# Newest Guardians!



## redgate (Sep 18, 2008)

Our LGD had her litter this past week. She delivered 8 adorable and healthy pups, and has proven to be a great mother! We are so excited about this. She has proven herself an excellent guardian, but great with people. She's known as a "Colorado Mountain Dog." For more info on that, you can visit our webpage at http://redgatefarmllc.com/livestock_guardian_dogs

Our pups were born in the barn, right beside the chick brooder, so they will literally be raised and trained to livestock from the beginning. Here's a photo for your enjoyment.


----------



## MOSSYNUT (Aug 8, 2014)

redgate those are some good looking dogs you got. I also love the sound of your rabbitat.


----------



## Maura (Jun 6, 2004)

She looks content and proud at the same time.


----------



## motdaugrnds (Jul 3, 2002)

OMG She's the spitting image of my Apache Rose who was the best farm/stock/family dog I ever had. 

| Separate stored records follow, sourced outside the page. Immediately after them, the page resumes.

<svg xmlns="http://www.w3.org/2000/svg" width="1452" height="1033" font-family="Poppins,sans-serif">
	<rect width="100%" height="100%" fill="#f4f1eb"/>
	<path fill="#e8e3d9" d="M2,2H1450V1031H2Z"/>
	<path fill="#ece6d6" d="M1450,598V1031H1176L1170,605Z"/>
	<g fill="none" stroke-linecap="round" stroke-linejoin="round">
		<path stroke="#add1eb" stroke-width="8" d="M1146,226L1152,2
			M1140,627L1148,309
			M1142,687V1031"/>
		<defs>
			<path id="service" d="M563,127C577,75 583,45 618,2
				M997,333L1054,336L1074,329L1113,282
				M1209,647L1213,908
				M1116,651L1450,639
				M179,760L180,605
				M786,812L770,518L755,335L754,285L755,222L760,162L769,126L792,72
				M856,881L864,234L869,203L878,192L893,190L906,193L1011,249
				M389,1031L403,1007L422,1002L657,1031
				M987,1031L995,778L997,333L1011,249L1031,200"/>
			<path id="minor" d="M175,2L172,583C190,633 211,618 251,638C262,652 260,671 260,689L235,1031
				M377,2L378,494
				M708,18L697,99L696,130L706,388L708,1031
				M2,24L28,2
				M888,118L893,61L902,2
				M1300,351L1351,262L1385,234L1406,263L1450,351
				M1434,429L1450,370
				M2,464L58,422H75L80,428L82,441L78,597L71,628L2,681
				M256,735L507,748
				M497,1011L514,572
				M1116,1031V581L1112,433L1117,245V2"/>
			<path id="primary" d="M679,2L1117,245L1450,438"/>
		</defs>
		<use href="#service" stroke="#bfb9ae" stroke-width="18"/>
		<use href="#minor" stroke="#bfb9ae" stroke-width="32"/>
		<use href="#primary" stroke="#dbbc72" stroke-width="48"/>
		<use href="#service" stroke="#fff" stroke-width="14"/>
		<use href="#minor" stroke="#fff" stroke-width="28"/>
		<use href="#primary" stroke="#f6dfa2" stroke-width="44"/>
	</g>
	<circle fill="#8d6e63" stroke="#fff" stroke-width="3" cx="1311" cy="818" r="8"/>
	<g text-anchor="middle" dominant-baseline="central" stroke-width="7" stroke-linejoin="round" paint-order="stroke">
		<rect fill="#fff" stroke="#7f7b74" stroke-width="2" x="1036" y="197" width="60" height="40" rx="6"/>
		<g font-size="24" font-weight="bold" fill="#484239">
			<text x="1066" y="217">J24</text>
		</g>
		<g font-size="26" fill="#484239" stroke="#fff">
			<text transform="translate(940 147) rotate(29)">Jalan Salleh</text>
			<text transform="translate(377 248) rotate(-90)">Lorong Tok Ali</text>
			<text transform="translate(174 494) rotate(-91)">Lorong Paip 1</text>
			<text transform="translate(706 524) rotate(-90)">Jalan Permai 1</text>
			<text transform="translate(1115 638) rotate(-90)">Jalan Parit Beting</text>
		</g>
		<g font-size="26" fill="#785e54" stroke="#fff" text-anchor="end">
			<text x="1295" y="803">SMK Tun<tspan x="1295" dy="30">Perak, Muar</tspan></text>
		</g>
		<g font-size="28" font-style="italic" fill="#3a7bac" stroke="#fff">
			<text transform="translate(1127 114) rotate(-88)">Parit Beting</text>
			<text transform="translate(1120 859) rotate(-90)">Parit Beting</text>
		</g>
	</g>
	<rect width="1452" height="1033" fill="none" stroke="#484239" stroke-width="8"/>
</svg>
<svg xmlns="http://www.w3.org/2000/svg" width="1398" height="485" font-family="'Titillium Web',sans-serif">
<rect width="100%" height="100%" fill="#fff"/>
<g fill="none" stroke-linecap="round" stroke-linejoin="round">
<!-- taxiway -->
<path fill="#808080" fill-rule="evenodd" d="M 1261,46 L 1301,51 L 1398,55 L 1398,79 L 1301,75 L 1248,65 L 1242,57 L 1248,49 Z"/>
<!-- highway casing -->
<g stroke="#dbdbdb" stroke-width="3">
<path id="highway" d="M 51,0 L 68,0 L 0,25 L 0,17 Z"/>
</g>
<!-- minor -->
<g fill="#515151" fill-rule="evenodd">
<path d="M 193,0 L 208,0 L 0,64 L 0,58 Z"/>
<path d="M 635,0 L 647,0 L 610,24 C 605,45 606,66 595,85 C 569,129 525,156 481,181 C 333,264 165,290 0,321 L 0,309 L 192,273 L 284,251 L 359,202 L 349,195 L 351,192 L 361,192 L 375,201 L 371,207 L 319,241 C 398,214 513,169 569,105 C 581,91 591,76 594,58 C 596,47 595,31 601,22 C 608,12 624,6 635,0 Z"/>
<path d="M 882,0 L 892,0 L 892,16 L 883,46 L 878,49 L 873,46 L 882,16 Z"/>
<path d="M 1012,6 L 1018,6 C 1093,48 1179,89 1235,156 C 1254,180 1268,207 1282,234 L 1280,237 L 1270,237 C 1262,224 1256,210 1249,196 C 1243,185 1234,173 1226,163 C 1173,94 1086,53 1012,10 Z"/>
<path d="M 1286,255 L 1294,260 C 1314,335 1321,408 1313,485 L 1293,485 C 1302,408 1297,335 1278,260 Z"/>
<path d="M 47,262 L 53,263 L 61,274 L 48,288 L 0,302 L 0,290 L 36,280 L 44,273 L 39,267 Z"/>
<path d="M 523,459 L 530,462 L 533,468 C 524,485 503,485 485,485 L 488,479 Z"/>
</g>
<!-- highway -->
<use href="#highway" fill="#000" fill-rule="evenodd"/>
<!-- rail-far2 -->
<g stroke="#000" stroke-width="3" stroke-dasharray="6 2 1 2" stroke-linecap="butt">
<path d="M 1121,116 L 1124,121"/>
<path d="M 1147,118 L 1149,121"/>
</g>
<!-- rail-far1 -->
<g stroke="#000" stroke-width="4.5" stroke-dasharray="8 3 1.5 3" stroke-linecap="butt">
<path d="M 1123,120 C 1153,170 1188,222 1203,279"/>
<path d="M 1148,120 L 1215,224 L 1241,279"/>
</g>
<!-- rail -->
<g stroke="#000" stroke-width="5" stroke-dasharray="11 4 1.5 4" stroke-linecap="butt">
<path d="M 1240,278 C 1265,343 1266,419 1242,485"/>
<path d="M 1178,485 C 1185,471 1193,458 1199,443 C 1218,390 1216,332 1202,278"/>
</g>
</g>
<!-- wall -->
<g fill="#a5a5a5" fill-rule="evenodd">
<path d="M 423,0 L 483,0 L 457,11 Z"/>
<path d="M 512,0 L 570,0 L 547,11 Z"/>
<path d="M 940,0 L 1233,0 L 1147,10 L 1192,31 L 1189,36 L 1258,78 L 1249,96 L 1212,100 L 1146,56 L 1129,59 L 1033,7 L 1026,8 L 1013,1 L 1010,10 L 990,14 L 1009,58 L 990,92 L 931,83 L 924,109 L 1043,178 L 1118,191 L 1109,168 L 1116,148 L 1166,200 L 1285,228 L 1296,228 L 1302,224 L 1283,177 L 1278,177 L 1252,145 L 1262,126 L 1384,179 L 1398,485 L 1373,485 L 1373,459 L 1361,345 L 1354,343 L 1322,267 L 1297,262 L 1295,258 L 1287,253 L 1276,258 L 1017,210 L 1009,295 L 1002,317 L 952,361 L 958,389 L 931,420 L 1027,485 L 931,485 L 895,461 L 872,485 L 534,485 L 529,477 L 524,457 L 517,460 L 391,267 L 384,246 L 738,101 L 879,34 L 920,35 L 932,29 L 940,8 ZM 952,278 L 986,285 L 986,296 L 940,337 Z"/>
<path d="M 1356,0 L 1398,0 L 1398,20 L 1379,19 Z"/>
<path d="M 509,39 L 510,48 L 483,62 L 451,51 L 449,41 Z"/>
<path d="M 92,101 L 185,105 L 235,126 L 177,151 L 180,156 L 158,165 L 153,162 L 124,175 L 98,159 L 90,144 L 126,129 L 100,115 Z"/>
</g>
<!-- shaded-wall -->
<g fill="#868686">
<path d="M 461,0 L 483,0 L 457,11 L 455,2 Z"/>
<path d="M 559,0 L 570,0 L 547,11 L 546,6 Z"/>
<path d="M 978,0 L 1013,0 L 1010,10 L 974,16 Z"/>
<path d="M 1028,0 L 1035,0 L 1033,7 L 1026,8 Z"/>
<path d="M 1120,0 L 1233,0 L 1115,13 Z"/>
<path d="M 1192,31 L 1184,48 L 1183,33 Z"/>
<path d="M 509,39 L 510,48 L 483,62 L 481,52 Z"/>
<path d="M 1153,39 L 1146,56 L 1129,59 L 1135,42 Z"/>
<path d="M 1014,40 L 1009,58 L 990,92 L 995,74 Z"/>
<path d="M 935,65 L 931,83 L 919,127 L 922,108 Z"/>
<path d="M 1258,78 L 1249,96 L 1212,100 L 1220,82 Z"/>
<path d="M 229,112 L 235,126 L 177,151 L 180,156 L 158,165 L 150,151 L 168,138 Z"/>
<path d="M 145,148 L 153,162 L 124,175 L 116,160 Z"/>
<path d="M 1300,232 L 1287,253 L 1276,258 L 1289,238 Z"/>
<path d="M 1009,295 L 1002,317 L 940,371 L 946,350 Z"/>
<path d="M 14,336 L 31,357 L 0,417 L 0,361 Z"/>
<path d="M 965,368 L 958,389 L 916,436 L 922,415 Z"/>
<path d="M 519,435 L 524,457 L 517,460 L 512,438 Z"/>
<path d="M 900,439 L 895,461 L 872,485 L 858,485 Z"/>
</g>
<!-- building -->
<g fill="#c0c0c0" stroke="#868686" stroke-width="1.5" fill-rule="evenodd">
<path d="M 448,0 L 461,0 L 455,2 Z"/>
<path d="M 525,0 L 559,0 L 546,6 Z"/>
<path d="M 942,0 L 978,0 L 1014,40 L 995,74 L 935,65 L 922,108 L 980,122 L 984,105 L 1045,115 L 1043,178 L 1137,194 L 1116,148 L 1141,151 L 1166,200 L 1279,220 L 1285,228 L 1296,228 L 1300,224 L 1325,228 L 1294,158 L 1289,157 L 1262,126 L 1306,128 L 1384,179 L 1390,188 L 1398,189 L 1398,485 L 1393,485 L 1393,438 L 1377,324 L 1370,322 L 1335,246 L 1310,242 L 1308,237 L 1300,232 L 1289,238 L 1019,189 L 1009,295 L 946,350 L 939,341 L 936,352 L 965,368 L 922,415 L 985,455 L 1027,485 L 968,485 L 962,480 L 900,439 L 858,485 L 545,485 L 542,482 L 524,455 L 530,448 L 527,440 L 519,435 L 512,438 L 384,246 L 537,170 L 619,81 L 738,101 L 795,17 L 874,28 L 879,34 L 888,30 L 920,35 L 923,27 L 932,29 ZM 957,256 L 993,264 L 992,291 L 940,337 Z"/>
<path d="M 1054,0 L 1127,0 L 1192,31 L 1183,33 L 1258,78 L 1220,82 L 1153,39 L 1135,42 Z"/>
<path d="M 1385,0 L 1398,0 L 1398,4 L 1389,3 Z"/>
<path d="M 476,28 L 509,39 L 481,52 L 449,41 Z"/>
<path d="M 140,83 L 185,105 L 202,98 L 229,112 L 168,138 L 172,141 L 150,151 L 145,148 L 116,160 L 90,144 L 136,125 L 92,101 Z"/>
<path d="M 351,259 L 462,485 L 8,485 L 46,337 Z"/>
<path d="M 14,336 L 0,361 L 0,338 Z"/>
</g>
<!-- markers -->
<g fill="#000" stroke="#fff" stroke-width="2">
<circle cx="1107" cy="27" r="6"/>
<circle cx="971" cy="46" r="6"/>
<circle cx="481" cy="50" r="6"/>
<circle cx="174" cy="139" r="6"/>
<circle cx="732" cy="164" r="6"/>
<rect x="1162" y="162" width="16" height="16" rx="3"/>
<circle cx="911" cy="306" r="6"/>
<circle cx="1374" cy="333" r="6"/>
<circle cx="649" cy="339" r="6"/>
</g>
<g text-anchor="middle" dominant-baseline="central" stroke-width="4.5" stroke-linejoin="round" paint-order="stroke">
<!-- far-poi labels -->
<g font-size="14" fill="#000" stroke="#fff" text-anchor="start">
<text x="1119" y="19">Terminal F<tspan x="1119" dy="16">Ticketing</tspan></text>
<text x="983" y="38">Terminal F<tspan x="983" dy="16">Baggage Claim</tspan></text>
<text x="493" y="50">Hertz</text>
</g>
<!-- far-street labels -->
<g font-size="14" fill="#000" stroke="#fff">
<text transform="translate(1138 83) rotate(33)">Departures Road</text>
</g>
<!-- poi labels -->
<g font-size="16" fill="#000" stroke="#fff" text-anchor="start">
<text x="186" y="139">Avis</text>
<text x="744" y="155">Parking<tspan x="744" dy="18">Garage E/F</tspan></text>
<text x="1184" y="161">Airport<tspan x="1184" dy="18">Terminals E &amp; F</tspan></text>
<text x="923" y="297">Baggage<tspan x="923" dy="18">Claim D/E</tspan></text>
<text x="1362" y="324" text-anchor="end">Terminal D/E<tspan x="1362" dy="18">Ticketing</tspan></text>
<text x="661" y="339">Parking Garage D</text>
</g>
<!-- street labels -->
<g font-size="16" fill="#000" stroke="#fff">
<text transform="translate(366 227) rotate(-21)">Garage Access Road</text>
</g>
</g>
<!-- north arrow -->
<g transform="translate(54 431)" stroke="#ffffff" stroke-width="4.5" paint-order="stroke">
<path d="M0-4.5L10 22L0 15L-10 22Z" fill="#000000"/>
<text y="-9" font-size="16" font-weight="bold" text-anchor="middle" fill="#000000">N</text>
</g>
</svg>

Your mother and pups are adorable!!!


----------



## BackfourtyMI. (Sep 3, 2007)

Congrats on the beautiful, healthy pup's.


----------



## aoconnor1 (Jun 19, 2014)

Beautiful pups, congrats!


----------



## aart (Oct 20, 2012)

Why, I do believe this thread needs updated pics ;-)


----------



## hercsmama (Jan 15, 2004)

What adoable pups!
Congratulations to you, and Momma!
I agree, we need more pics...


----------